▶ **WORK TO DO**:
Give back every line of text from each of the entries below word for word, leaving out the pictures.

[Source data]
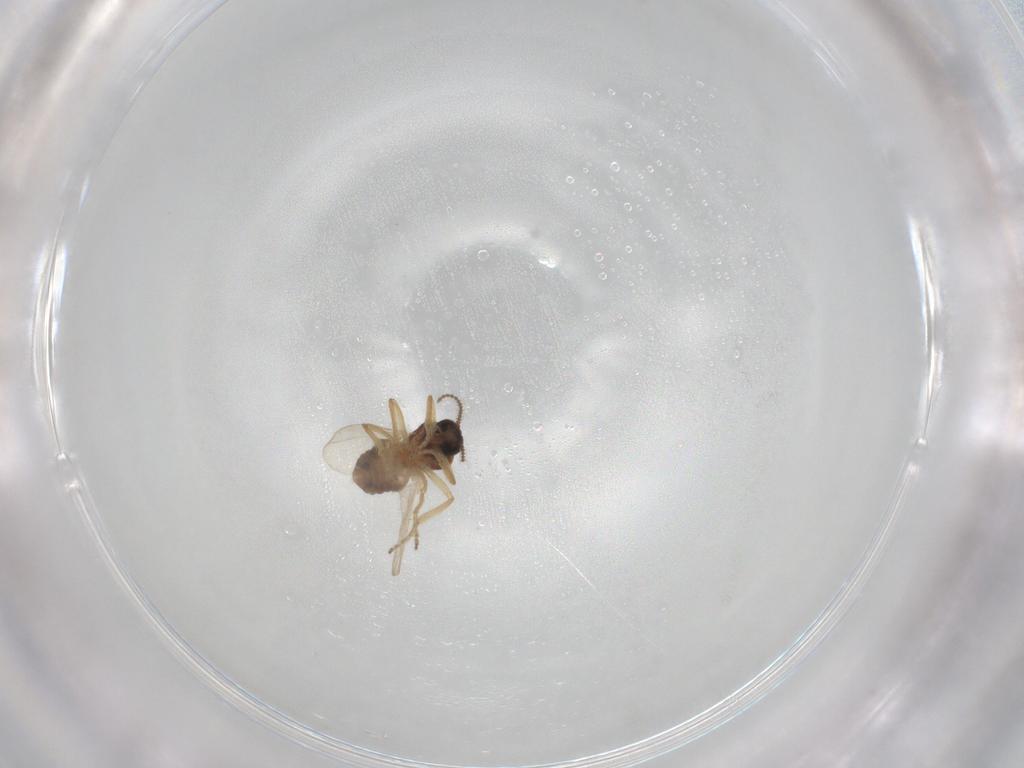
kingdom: Animalia
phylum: Arthropoda
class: Insecta
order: Diptera
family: Ceratopogonidae
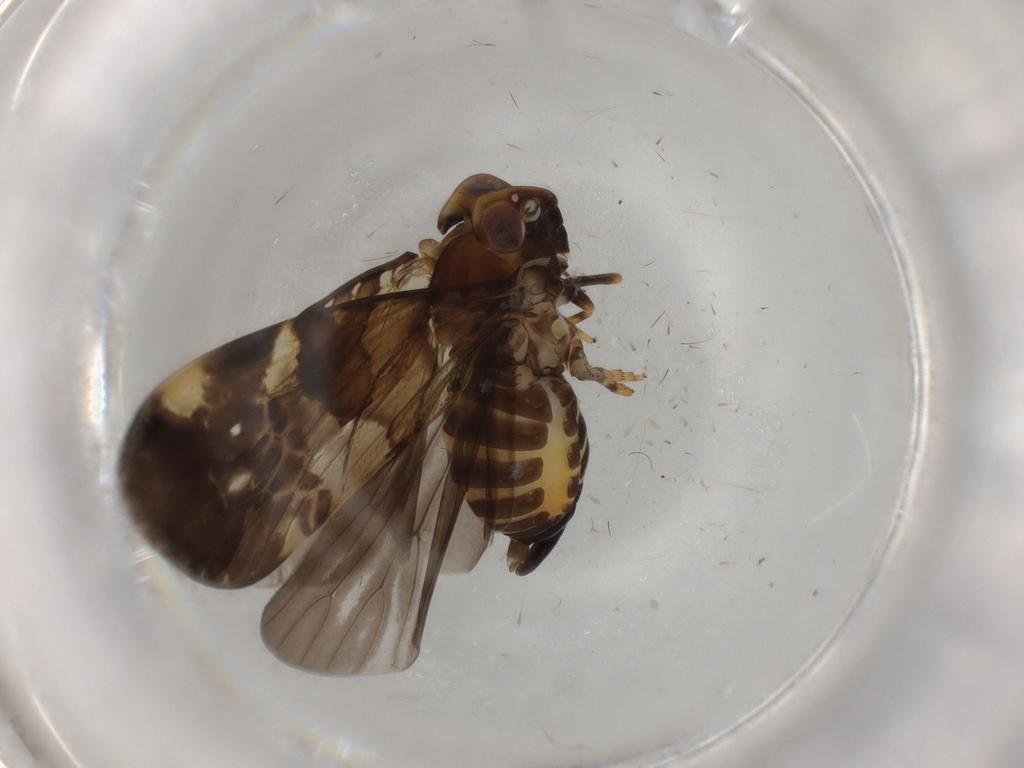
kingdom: Animalia
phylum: Arthropoda
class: Insecta
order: Hemiptera
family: Cixiidae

▶ **WORKED ANSWER**:
kingdom: Animalia
phylum: Arthropoda
class: Insecta
order: Diptera
family: Ceratopogonidae
kingdom: Animalia
phylum: Arthropoda
class: Insecta
order: Hemiptera
family: Cixiidae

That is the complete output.